There are digital photographers that we should applaud, however.  Some photographers might opt to continue shooting with high resolution view cameras which still surpass most digital technology, but then process the negatives through a digital photoshop.  Most recent work by photographers like Andreas Gursky make use of this ability to seamlessly collage multiple exposures and takes of the same scene.  The actual prints of these photographs can reach the scale of what we think of as large paintings without compromising resolution.  In Gursky’s “The Rhine II,” digital manipulation is used to depopulate a semi-industrial, urban area around the Rhine into a minimalistic landscape.   Interestingly, this puts photography far away from the small, colorless prints of Ansel Adams or Alfred Stieglitz.  The ability to have comparatively unlimited control over the image and its manipulation really is an idea that has roots in painting more so than traditional photography.  These digital photographers have a training that comes from film photography and art history at large.  Their artistic process has only grown more complicated with new technologies rather than more simple.

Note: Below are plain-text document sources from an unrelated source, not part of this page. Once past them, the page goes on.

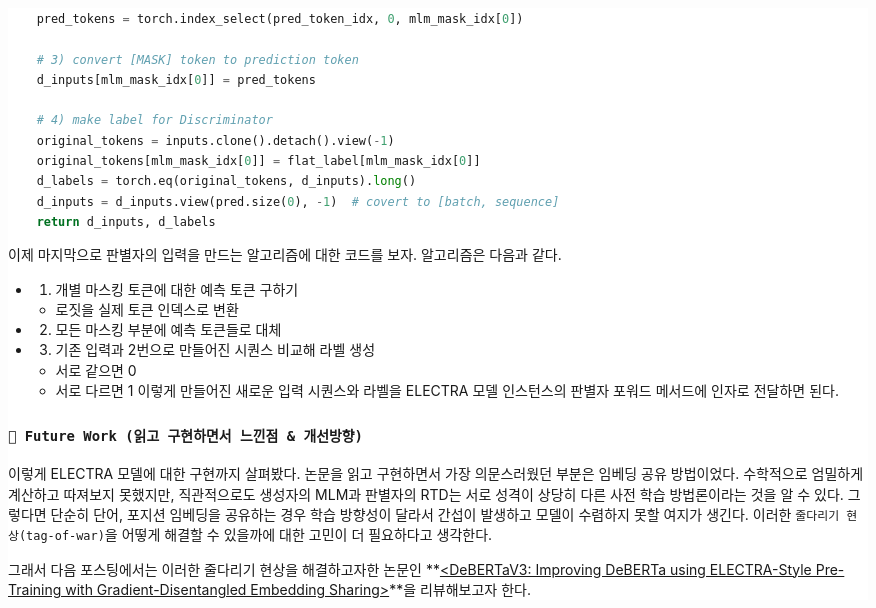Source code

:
 ```python
    pred_tokens = torch.index_select(pred_token_idx, 0, mlm_mask_idx[0])

    # 3) convert [MASK] token to prediction token
    d_inputs[mlm_mask_idx[0]] = pred_tokens

    # 4) make label for Discriminator
    original_tokens = inputs.clone().detach().view(-1)
    original_tokens[mlm_mask_idx[0]] = flat_label[mlm_mask_idx[0]]
    d_labels = torch.eq(original_tokens, d_inputs).long()
    d_inputs = d_inputs.view(pred.size(0), -1)  # covert to [batch, sequence]
    return d_inputs, d_labels
```
이제 마지막으로 판별자의 입력을 만드는 알고리즘에 대한 코드를 보자. 알고리즘은 다음과 같다.
- 1) 개별 마스킹 토큰에 대한 예측 토큰 구하기
    - 로짓을 실제 토큰 인덱스로 변환
- 2) 모든 마스킹 부분에 예측 토큰들로 대체
- 3) 기존 입력과 2번으로 만들어진 시퀀스 비교해 라벨 생성
    - 서로 같으면 0
    - 서로 다르면 1
이렇게 만들어진 새로운 입력 시퀀스와 라벨을 ELECTRA 모델 인스턴스의 판별자 포워드 메서드에 인자로 전달하면 된다.

### `🌟 Future Work (읽고 구현하면서 느낀점 & 개선방향)`

이렇게 ELECTRA 모델에 대한 구현까지 살펴봤다. 논문을 읽고 구현하면서 가장 의문스러웠던 부분은 임베딩 공유 방법이었다. 수학적으로 엄밀하게 계산하고 따져보지 못했지만, 직관적으로도 생성자의 MLM과 판별자의 RTD는 서로 성격이 상당히 다른 사전 학습 방법론이라는 것을 알 수 있다. 그렇다면 단순히 단어, 포지션 임베딩을 공유하는 경우 학습 방향성이 달라서 간섭이 발생하고 모델이 수렴하지 못할 여지가 생긴다. 이러한 `줄다리기 현상(tag-of-war)`을 어떻게 해결할 수 있을까에 대한 고민이 더 필요하다고 생각한다.

그래서 다음 포스팅에서는 이러한 줄다리기 현상을 해결하고자한 논문인 **[<DeBERTaV3: Improving DeBERTa using ELECTRA-Style Pre-Training with Gradient-Disentangled Embedding Sharing>](https://arxiv.org/abs/2111.09543)**을 리뷰해보고자 한다.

Andreas Gursky, The Rhine II, c-print mounted on acrylic glass, 73 x 143 inches, 1999.

Of course, many digital photographers are not as interesting as Gursky and their work may really not be worth much comment.  Most of their work will be unsurprising similar, as the photographs will have more to do with the specific cameras and digital photoshopping process used than the individual photographers’ vision.  Only occasionally can we expect to see something new out of websites like Instagram.  It is very hard to find a truly horrible Instagram photo, but it is also very hard to find a truly great one.

 

One day, fate will also conspire against these digital photographers, too.  By then, many of them will have become quite skilled and far from absent-minded in their work.  A new technology will threaten to make what we think of as digital photography obsolete.  Then, they, too, will join the club of the traditional.  All good art becomes part of tradition eventually.  Technology changes what is possible but it can’t diminish art that works with limits.

 

Bibliography

 

The Brain Center at Whipples’s.  The Twilight Zone, screenplay by Rod Serling, May 15, 1964.